Nach Prüfung der beigezogenen Akten des Amtsgerichts Erlangen sowie des Amtsgerichts Regensburg war eine Wiedereinsetzung mangels Übersetzung nicht zu gewähren, da der Angeklagte zur Überzeugung des Gerichts über ausreichende Kenntnisse der deutschen Sprache verfügt. Aus den beiden Akten ergeben nicht eine Vielzahl von Polizeikontakten bis zum Widerruf, ohne dass sich den Akten Vermerke zu Sprachschwierigkeiten entnehmen lassen. Insofern wird auf die beigezogenen Akten Bezug genommen.

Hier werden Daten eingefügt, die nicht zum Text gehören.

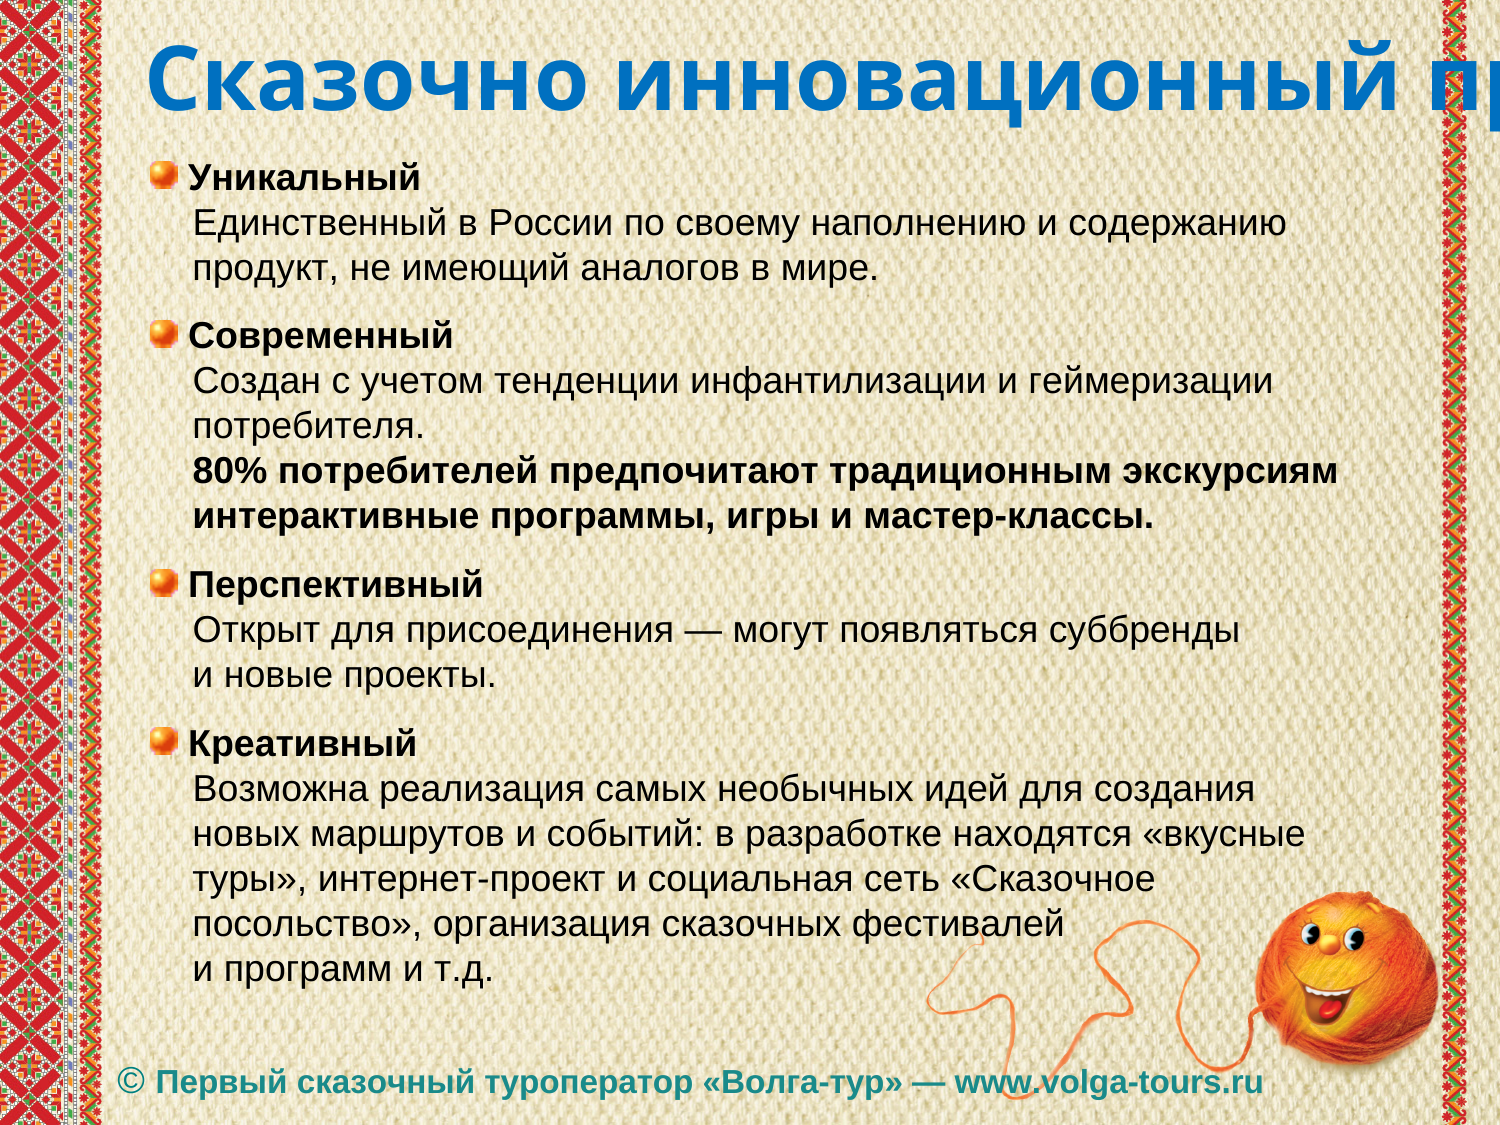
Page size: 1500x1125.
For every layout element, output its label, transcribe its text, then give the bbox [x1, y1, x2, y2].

picture [0, 0, 1500, 1125]
text_box Сказочно инновационный проект [129, 13, 1411, 119]
text_box © Первый сказочный туроператор «Волга-тур» — www.volga-tours.ru [117, 1057, 1276, 1102]
text_box Уникальный Единственный в России по своему наполнению и содержанию продукт, не имеющий аналогов в мире. Современный Создан с учетом тенденции инфантилизации и геймеризации потребителя. 80% потребителей предпочитают традиционным экскурсиям интерактивные программы, игры и мастер-классы. Перспективный Открыт для присоединения — могут появляться суббренды и новые проекты. Креативный Возможна реализация самых необычных идей для создания новых маршрутов и событий: в разработке находятся «вкусные туры», интернет-проект и социальная сеть «Сказочное посольство», организация сказочных фестивалей и программ и т.д. [135, 119, 1359, 997]
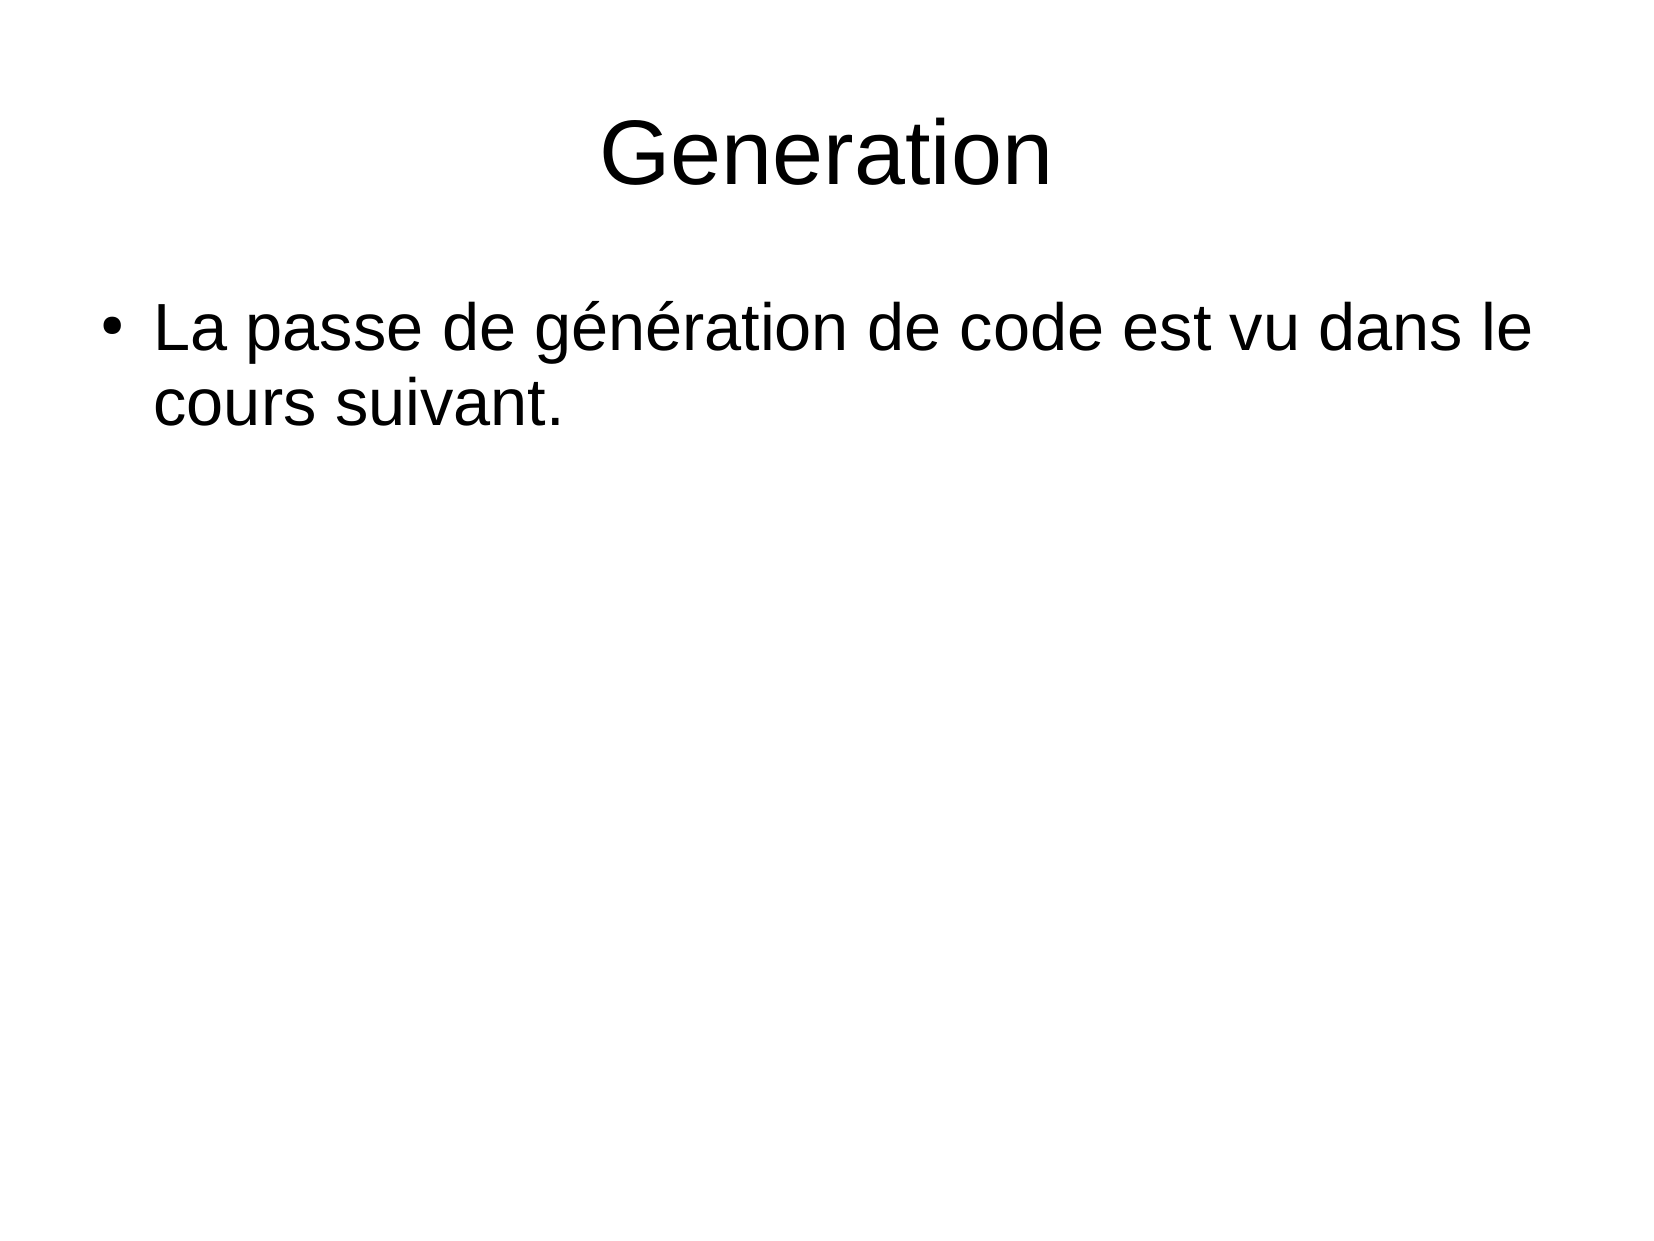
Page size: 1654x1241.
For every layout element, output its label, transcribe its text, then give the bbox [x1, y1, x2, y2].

Allerdings war festzustellen, dass der Angeklagte mangels Vollmacht im Termin nicht wirksam vertreten war, so dass die Einspruchsrücknahme durch den Pflichtverteidiger im Termin nicht wirksam erfolgen konnte. Ein rechtskräftiger Abschluss des Verfahrens ist damit bislang nicht erfolgt. Seit Anberaumung der Hauptverhandlung am 17.06.2020 sind keine weiteren verjährungsunterbrechenden Maßnahmen im Sinne des § 78 c StPO erfolgt. Mithin ist die dreijährige Verjährungsfrist des § 78 Abs. 3 Nr. 5 StGB am 16.06.2023 abgelaufen.

Es besteht damit ein Verfahrenshindernis hinsichtlich des Angeklagten, § 206a StPO, das zur Einstellung des Verfahrens führen muss.

Ferner wurde dem Angeklagten die Fahrerlaubnis nicht wirksam entzogen. Aufgrund des zwischenzeitlichen Zeitablaufs war der Beschluss zum vorläufigen Entzug gemäß § 111 a StPO vom 08.01.2020 aufzuheben und die Aushändigung der Fahrerlaubnis anzuordnen, soweit sich diese aufgrund des genannten Beschlusses noch in amtlicher Verwahrung befindet.

Die Kostenentscheidung beruht auf den §§ 464, 467 Abs. 1 und 3 StPO.

Unter Würdigung aller entscheidungserheblichen Umstände des Einzelfalls wird daher davon abgesehen, die notwendigen Auslagen des Angeklagten der Staatskasse aufzuerlegen.